I did land a job making applications for an HFT firm and while I don't think that being able to implement data structures or write my own algorithms is necessarily what will allow me to keep this job, recently I somewhat regularly use the skills I pick up doing competitive programming exercises in my workplaces. Therefore, my answer to your question about whether it will help my performance in a measurable way is: yes.
Leetcode is not superficial when nearly all companies are using leetcode as a barrier to entry these days. Many of us with 10+ years of experience did not need to practice leetcode to get hired originally, but many would fail miserably today due to the time constraint and necessity to socialize/speak the problem while solving it in 45 min. Some practice problems took me all day at first, but after a while it became a skill of quickly identifying the type of data structure to use and solving it. It's great practice.

As for LLMs, it's probably the best thing to learn right now, especially by building something.

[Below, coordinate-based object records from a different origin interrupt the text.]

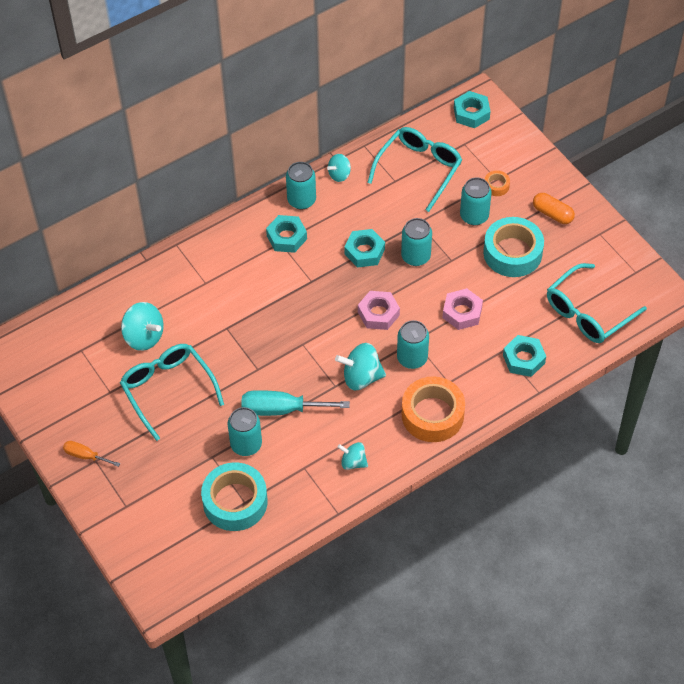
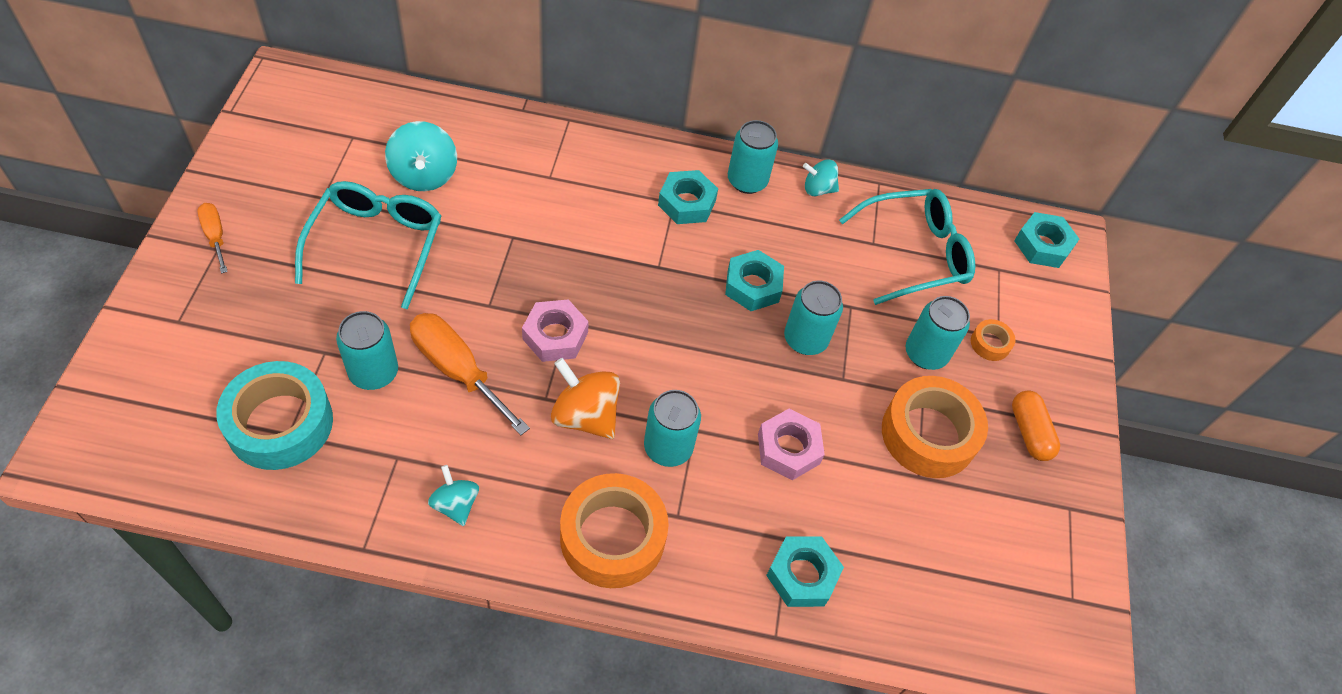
camera: 35 degrees right, 0 degrees up
(281, 409) = (457, 370): turquoise screwdriver -> orange screwdriver
(361, 377) = (585, 415): turquoise spinning top -> orange spinning top
(378, 313) = (689, 363): pink nut -> pink nut (555, 336)
(512, 253) = (928, 434): turquoise tape -> orange tape
(588, 313) = (951, 593): turquoise glasses -> none

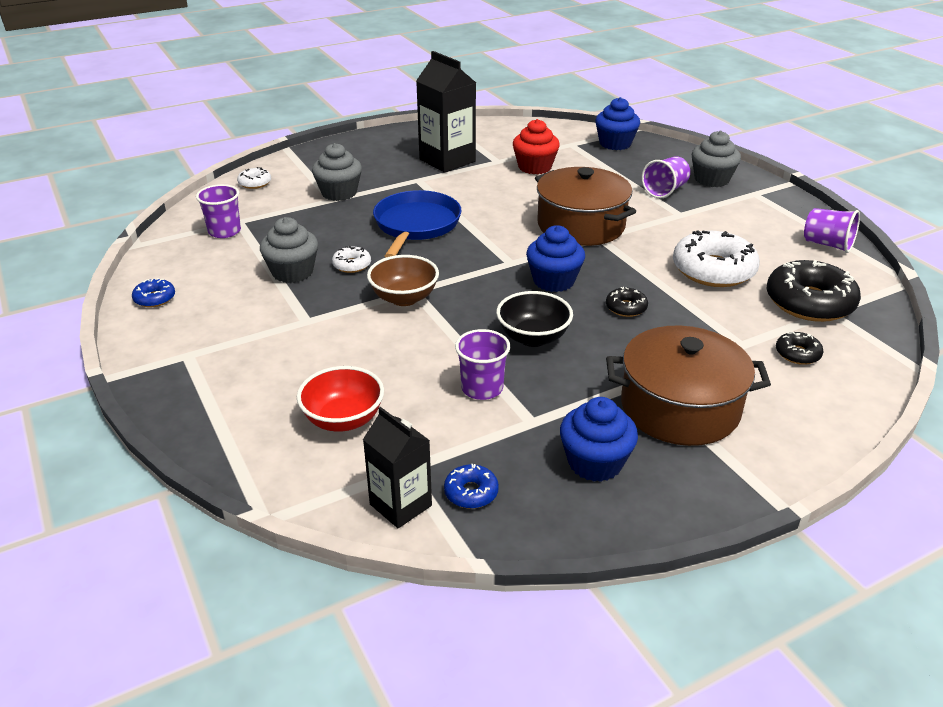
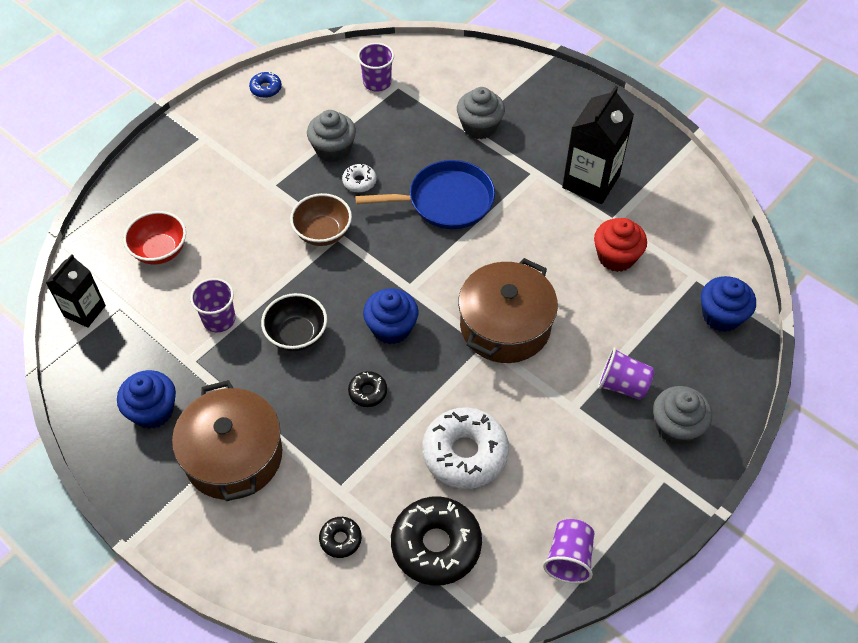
camera: 70 degrees right, 20 degrees up
(255, 183) = (468, 65): white donut -> none
(471, 492) = (105, 345): blue donut -> none

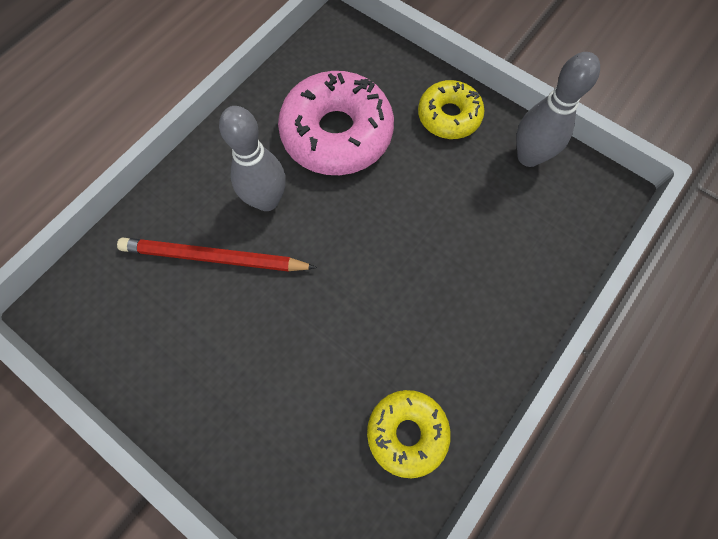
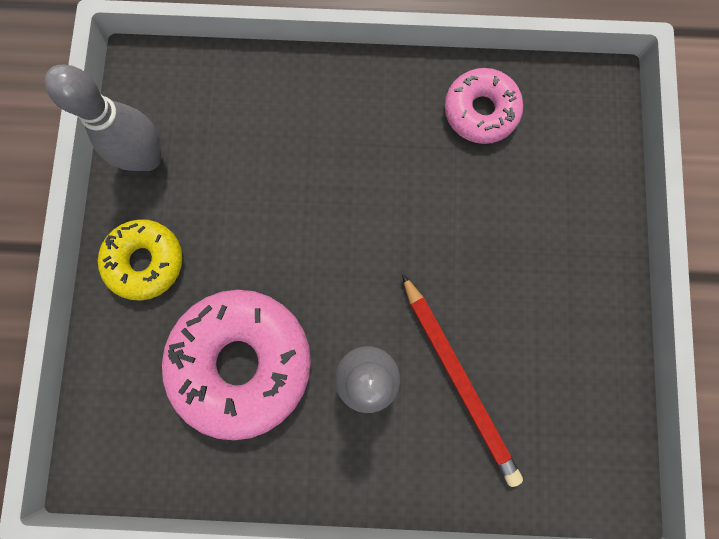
camera: 125 degrees left, 10 degrees up
(407, 433) = (480, 111): yellow donut -> pink donut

I personally believe it will lead to an explosion in potential jobs. It's hard to describe but imagine a software engineer learning how to create a rest api for the first time after doing soap. And then integrating various apis to harness saas products, cloud deployments, etc back in the 2000s.

Then again I also talk to an ex-googler I met on Hacker News who built an LLM app and is now spending most of his time selling his saas product because he can't find a job either. That's a very positive go-getter attitude.

Are you seriously saying practicing data structures and algorithms to improve your skills is 'superficial'?
OP also had multiple offers they would "not normally accept".

We are spoiled in this industry.

There's no enough information to extrapolate that fact. Were these offers median salaries? Bottom 25th percentile?

Lots of companies low-ball candidates because they are happy with Harbor Freight quality candidates, so long as they will work for Harbor Freight prices.

I'm the OP (of this thread). The main issue caused by the industry-wide hiring freezes wasn't necessarily income but work/team quality. I've been in the top-10% of incomes in my country for more than 5 years and the top-1% of incomes for a lesser period of time.

I was able to get offers in this percentile but the companies making these offers didn't usually hire at this level. If anything, I want to be around people that are more competitive than me, that put a lot of effort into what they do and that can easily walk into high paying roles. I definitely don't want to be the highest paid engineer in the room at a company that frankly doesn't need this.

I know this can be seen as entitled but I'm the sole provider of a 4-person family and willing to work hard and prove myself. I'm happy to say that I now have a higher income than I did before being laid off and at a company with more successful people than me and a higher ceiling, however, that doesn't mean I didn't find it significantly more difficult to get a job this time around than I have in the last decade.

There are people that are going to have a much harder time than I have.

I had one company ask me to volunteer and another offer $40,000 for a senior dev position.